The cases in this sample were all admitted for the treatment of an injury. Where alcohol intoxication was coded as an additional diagnosis, the external cause that was assigned always reflected the direct cause of the injury being treated (i.e. fall, transport event). However, given the importance of alcohol as a risk factor for injury, it could be argued that alcohol is an equally important cause of injury; sufficient to warrant the assignment of an external case code to flag these cases where alcohol involvement is recorded in the medical records. Given the national interest in identifying alcohol related harm in the community, it is recommended that use of Y90 and Y91 be made mandatory where there is documentation of alcohol levels and/or alcohol intoxication in a medical record.
While we have identified the number of cases where the coded data has ‘missed’ documented cases of alcohol involvement, one of the limitations of this study is that we are unable to ascertain the true extent of alcohol involvement for injury related cases as we cannot identify cases where alcohol involvement was not documented.
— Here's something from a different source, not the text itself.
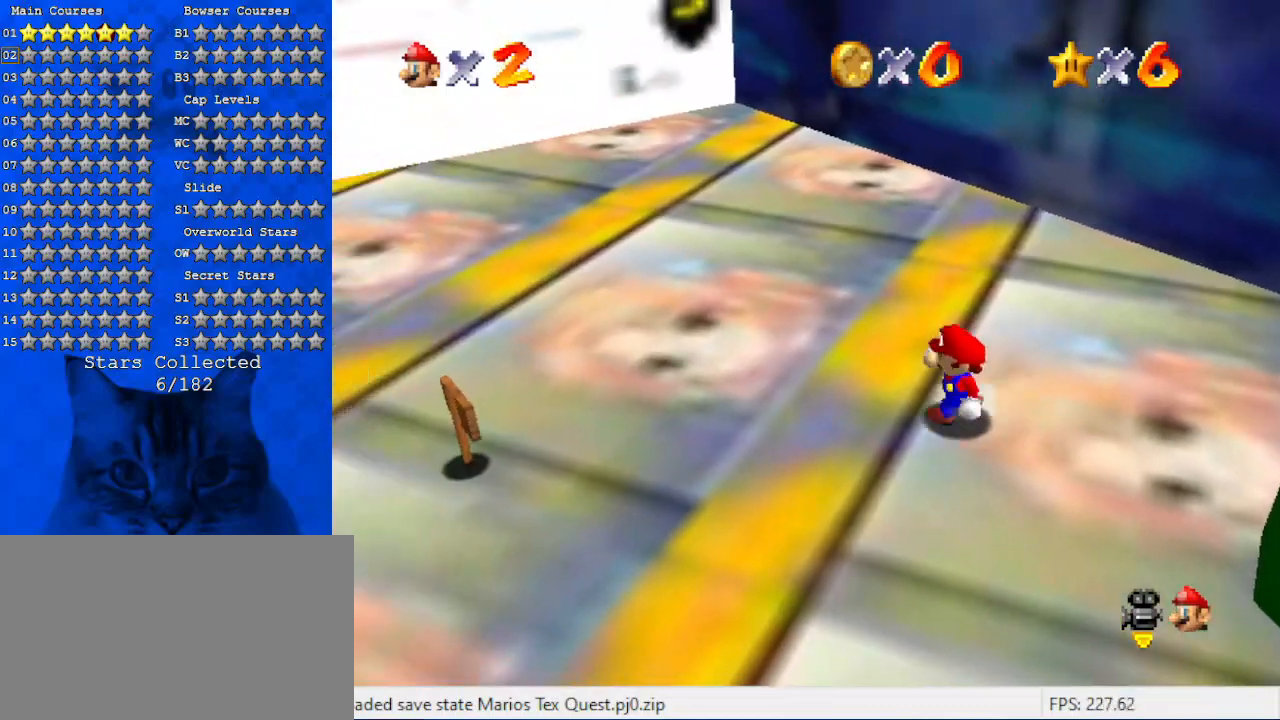
{"keys": ["up"], "events": [[100, "down", "down"], [234, "down", "up"], [434, "up", "down"], [500, "left", "up"]]}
Hence, the results reported in our study regarding the extent of underestimation from the coded data is mostly likely a conservative estimate with up to 43% of records lacking documentation regarding alcohol involvement found previously.12 To address this issue, future research could examine the ‘information continuum’ by collecting information regarding alcohol involvement from the patient in the emergency department, examining what is documented in the medical record text, and analysing the coded data upon discharge to identify the extent of information loss and underestimation of the problem.
In summary, this study found that best estimates of the frequency of injury-related hospital admissions where alcohol is involved underestimate the burden by around 62%. This is a substantial underestimate with major implications for public policy, and highlights the need for further improvement of the quality and completeness of routine data sources, such as hospitalisation records, for more reliable identification of alcohol-related injuries.